* _ABOUT THIS EXERCISE_
Within the records below, repeat each line exactly but keep every picture out of the copy.

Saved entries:
-----

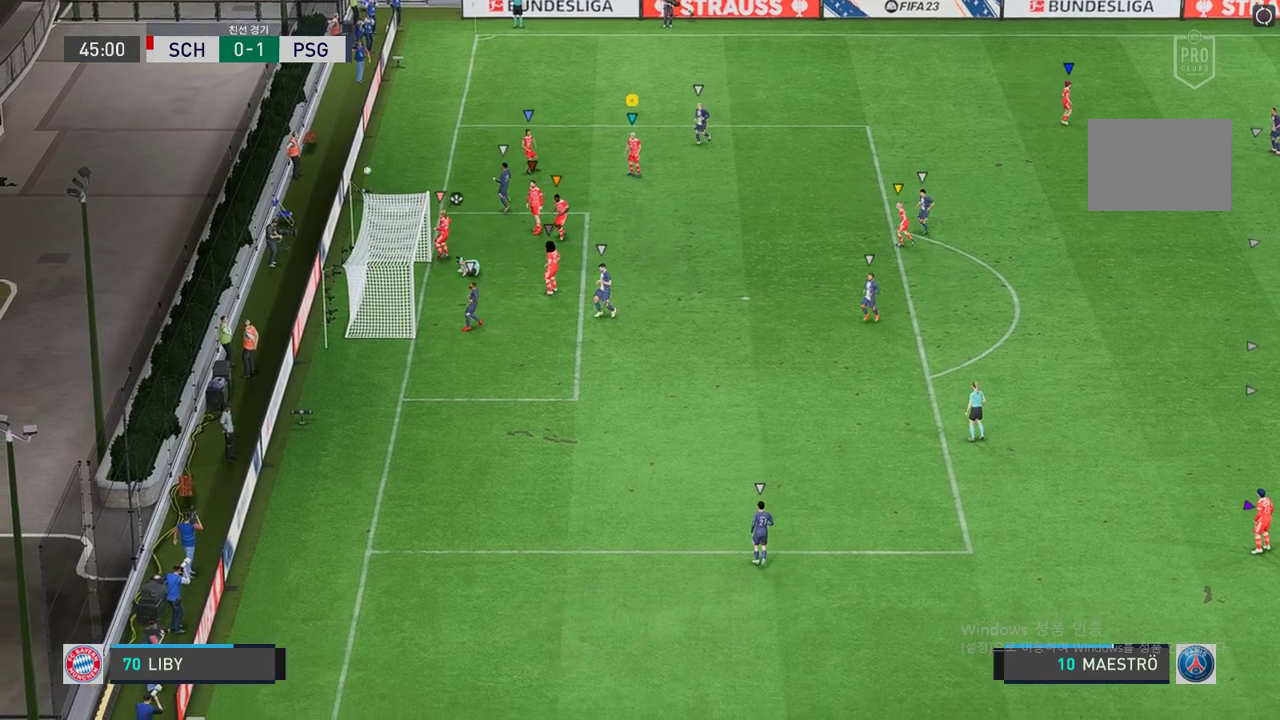
{"buttons": [], "left_stick": "center", "right_stick": "center"}
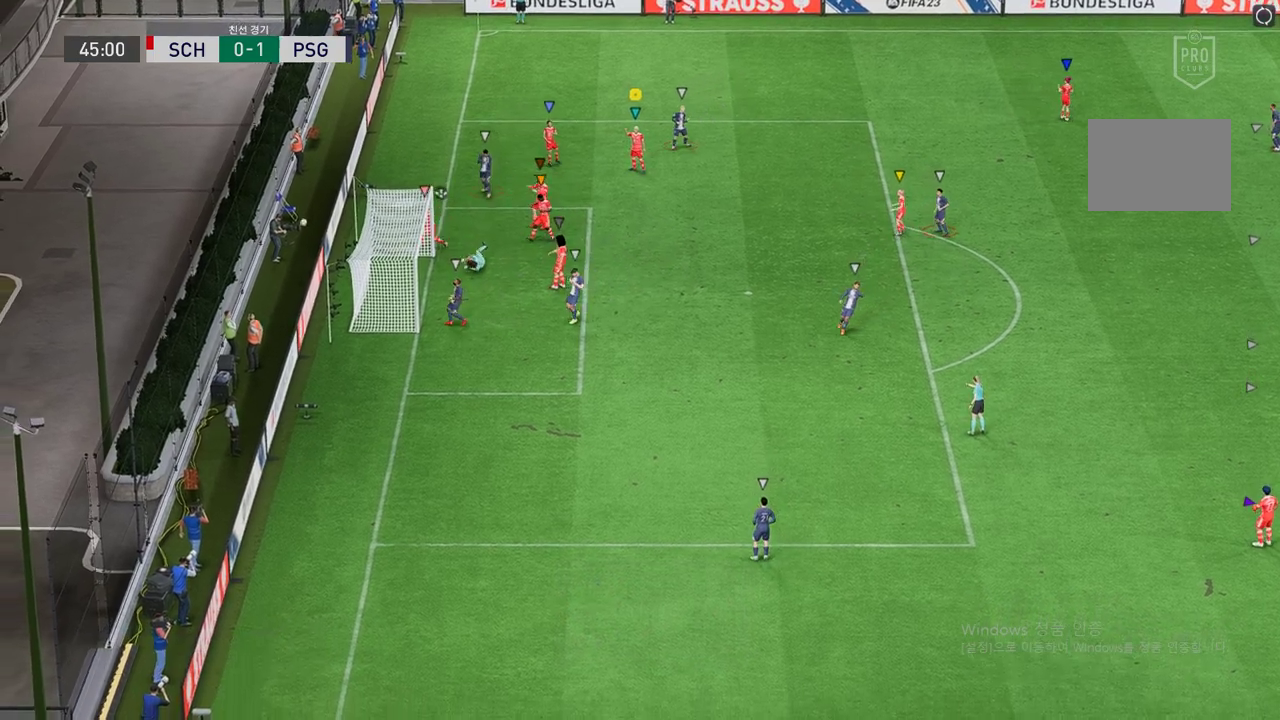
{"buttons": [], "left_stick": "center", "right_stick": "center", "events": []}
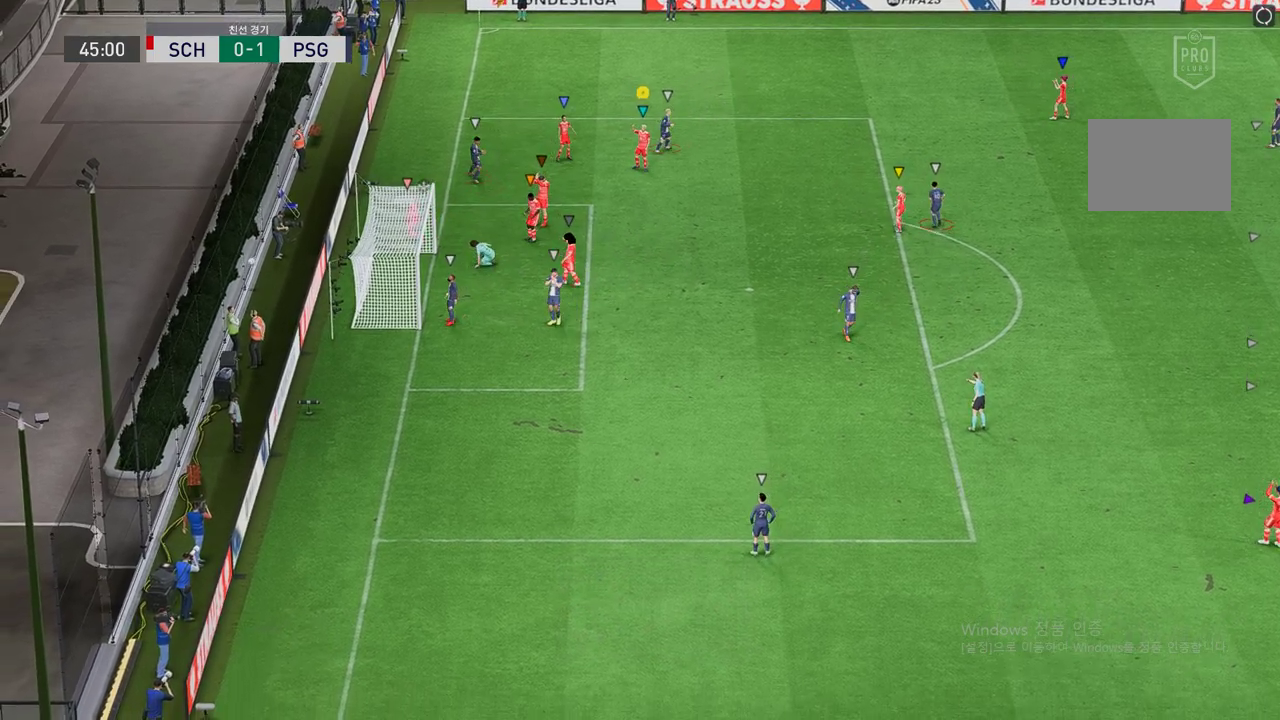
{"buttons": [], "left_stick": "center", "right_stick": "center", "events": []}
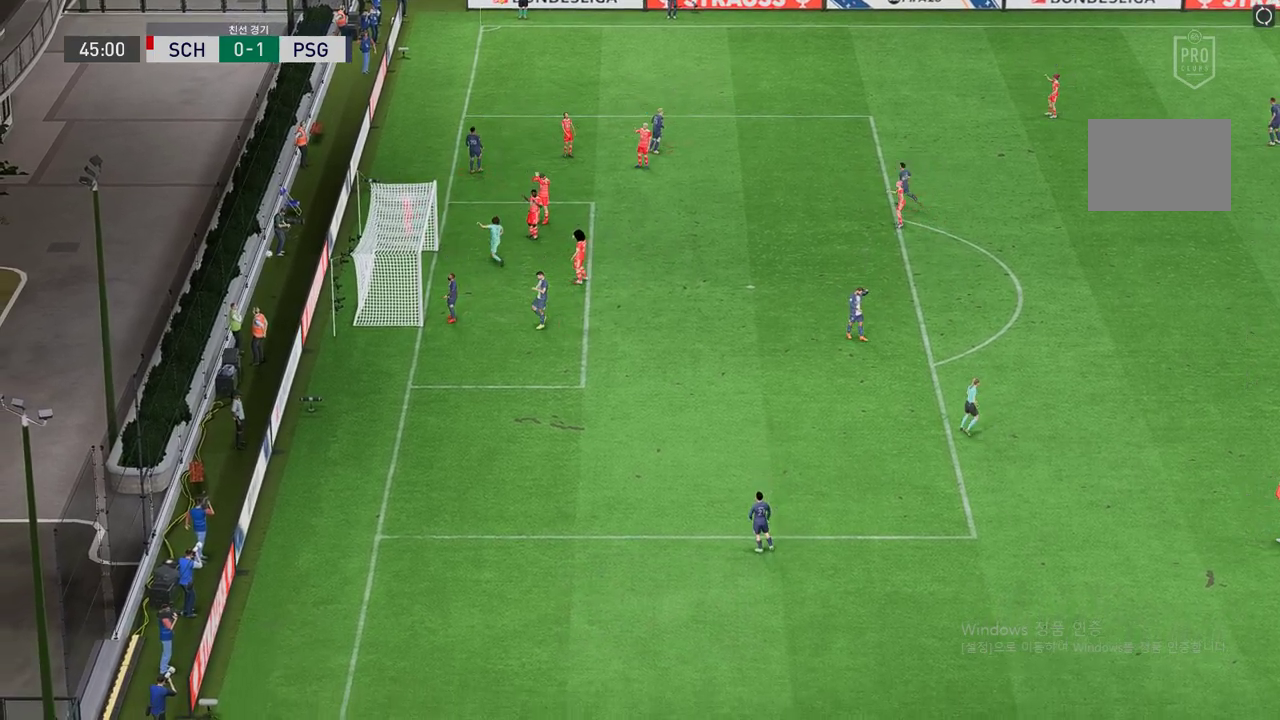
{"buttons": [], "left_stick": "center", "right_stick": "center", "events": []}
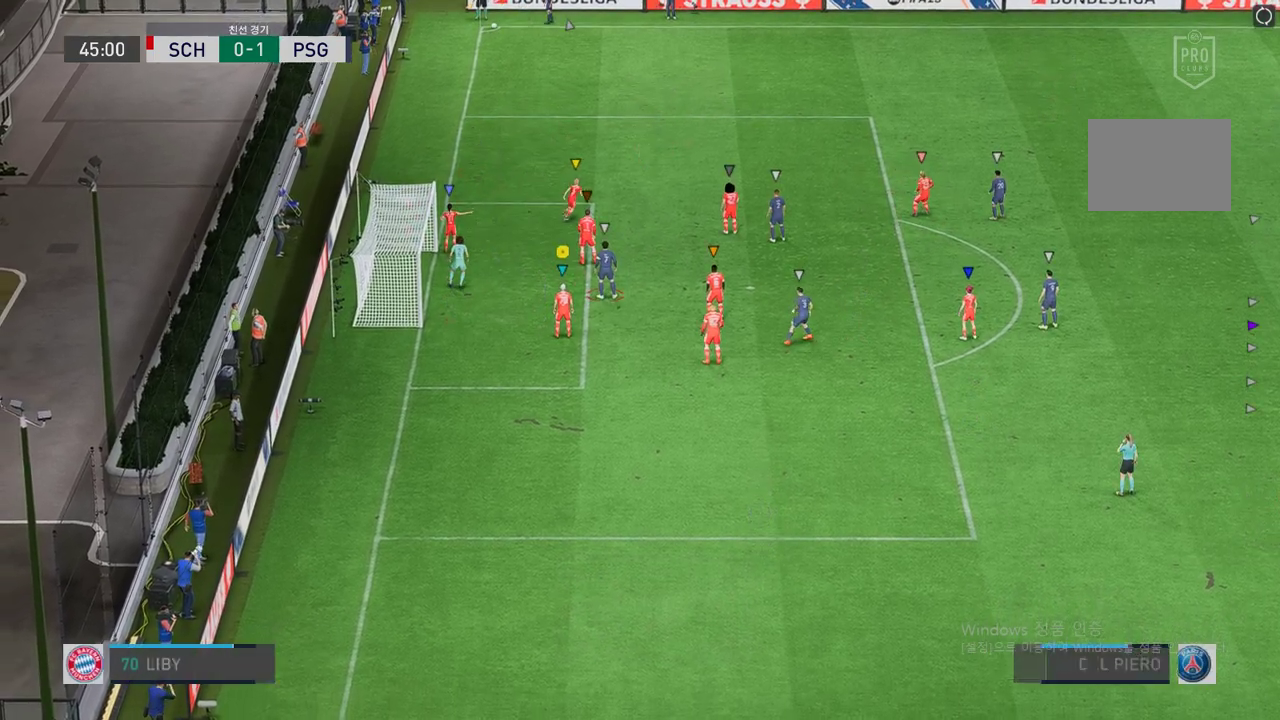
{"buttons": [], "left_stick": "center", "right_stick": "center", "events": []}
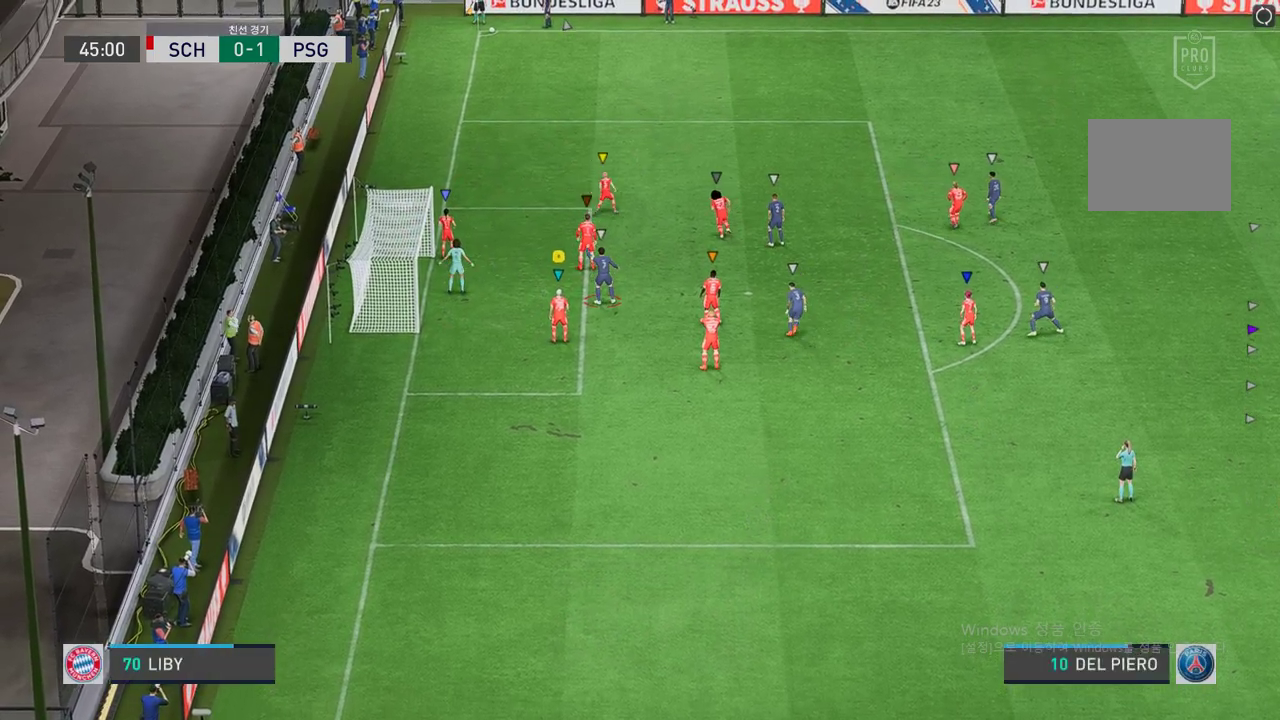
{"buttons": [], "left_stick": "right", "right_stick": "center", "events": [[403, "left_stick", "right"]]}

-----

* _SOLUTION FOR THIS TASK_
{"buttons": [], "left_stick": "center", "right_stick": "center"}
{"buttons": [], "left_stick": "center", "right_stick": "center", "events": []}
{"buttons": [], "left_stick": "center", "right_stick": "center", "events": []}
{"buttons": [], "left_stick": "center", "right_stick": "center", "events": []}
{"buttons": [], "left_stick": "center", "right_stick": "center", "events": []}
{"buttons": [], "left_stick": "right", "right_stick": "center", "events": [[403, "left_stick", "right"]]}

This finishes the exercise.